◆ Page images and extracted text ◆
BEGIN
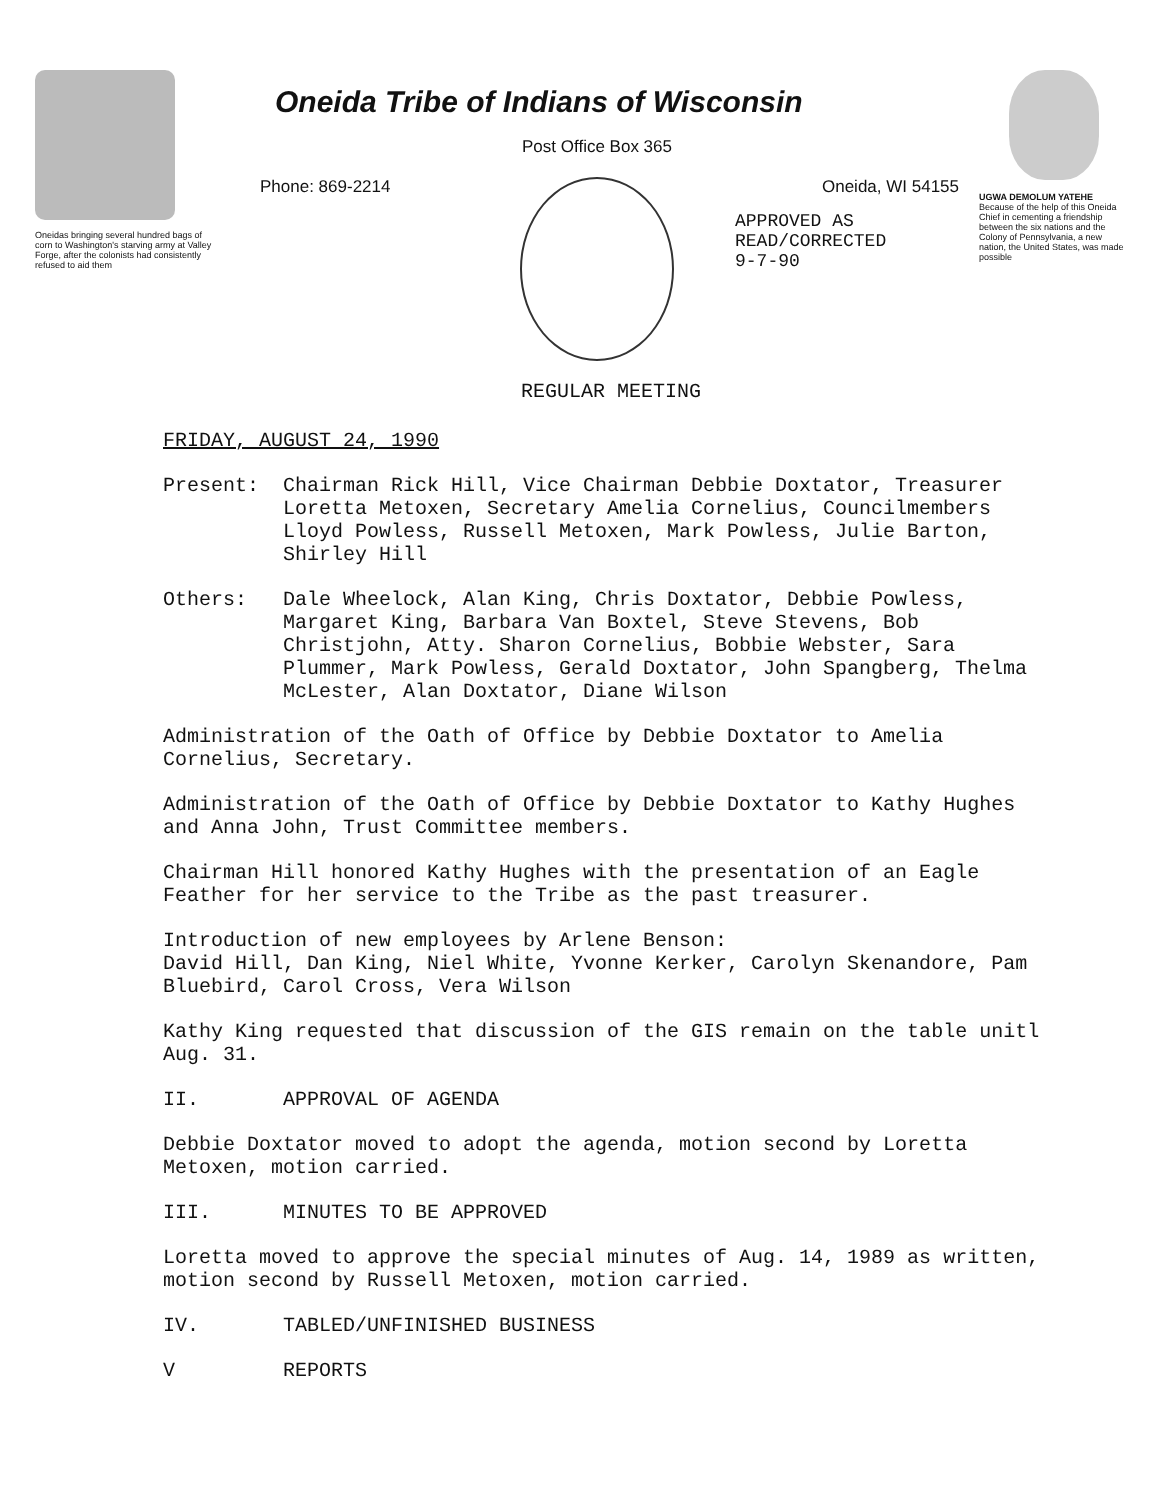Oneidas bringing several hundred bags of corn to Washington's starving army at Valley Forge, after the colonists had consistently refused to aid them
Oneida Tribe of Indians of Wisconsin
Post Office Box 365
Phone: 869-2214 Oneida, WI 54155
APPROVED AS
READ/CORRECTED
9-7-90
UGWA DEMOLUM YATEHE
Because of the help of this Oneida Chief in cementing a friendship between the six nations and the Colony of Pennsylvania, a new nation, the United States, was made possible
REGULAR MEETING
FRIDAY, AUGUST 24, 1990
Present: Chairman Rick Hill, Vice Chairman Debbie Doxtator, Treasurer Loretta Metoxen, Secretary Amelia Cornelius, Councilmembers Lloyd Powless, Russell Metoxen, Mark Powless, Julie Barton, Shirley Hill
Others: Dale Wheelock, Alan King, Chris Doxtator, Debbie Powless, Margaret King, Barbara Van Boxtel, Steve Stevens, Bob Christjohn, Atty. Sharon Cornelius, Bobbie Webster, Sara Plummer, Mark Powless, Gerald Doxtator, John Spangberg, Thelma McLester, Alan Doxtator, Diane Wilson
Administration of the Oath of Office by Debbie Doxtator to Amelia Cornelius, Secretary.
Administration of the Oath of Office by Debbie Doxtator to Kathy Hughes and Anna John, Trust Committee members.
Chairman Hill honored Kathy Hughes with the presentation of an Eagle Feather for her service to the Tribe as the past treasurer.
Introduction of new employees by Arlene Benson:
David Hill, Dan King, Niel White, Yvonne Kerker, Carolyn Skenandore, Pam Bluebird, Carol Cross, Vera Wilson
Kathy King requested that discussion of the GIS remain on the table unitl Aug. 31.
II. APPROVAL OF AGENDA
Debbie Doxtator moved to adopt the agenda, motion second by Loretta Metoxen, motion carried.
III. MINUTES TO BE APPROVED
Loretta moved to approve the special minutes of Aug. 14, 1989 as written, motion second by Russell Metoxen, motion carried.
IV. TABLED/UNFINISHED BUSINESS
V REPORTS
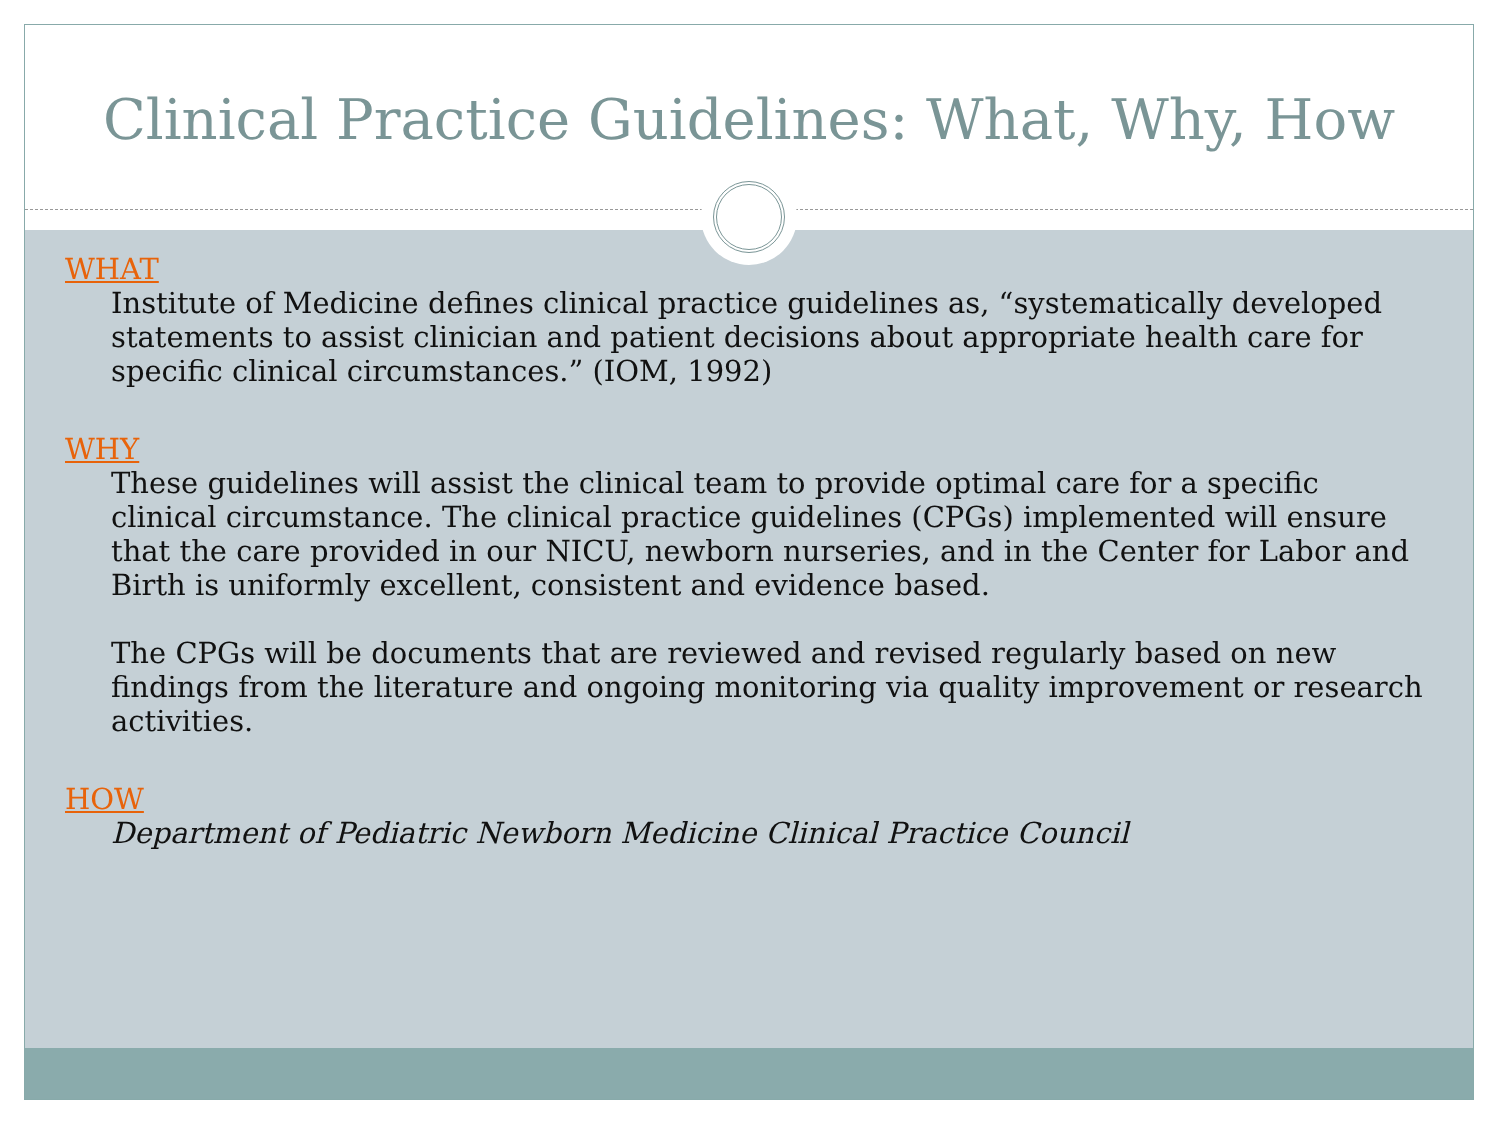Clinical Practice Guidelines: What, Why, How
WHAT
Institute of Medicine defines clinical practice guidelines as, “systematically developed statements to assist clinician and patient decisions about appropriate health care for specific clinical circumstances.” (IOM, 1992)
WHY
These guidelines will assist the clinical team to provide optimal care for a specific clinical circumstance. The clinical practice guidelines (CPGs) implemented will ensure that the care provided in our NICU, newborn nurseries, and in the Center for Labor and Birth is uniformly excellent, consistent and evidence based.
The CPGs will be documents that are reviewed and revised regularly based on new findings from the literature and ongoing monitoring via quality improvement or research activities.
HOW
Department of Pediatric Newborn Medicine Clinical Practice Council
END
◆ Exercise objective ◆
Starting with the line that contains "The CPGs will", restate every line through the end of the records above, exactly and with no other lines.

◆ Written response ◆
The CPGs will be documents that are reviewed and revised regularly based on new findings from the literature and ongoing monitoring via quality improvement or research activities.
HOW
Department of Pediatric Newborn Medicine Clinical Practice Council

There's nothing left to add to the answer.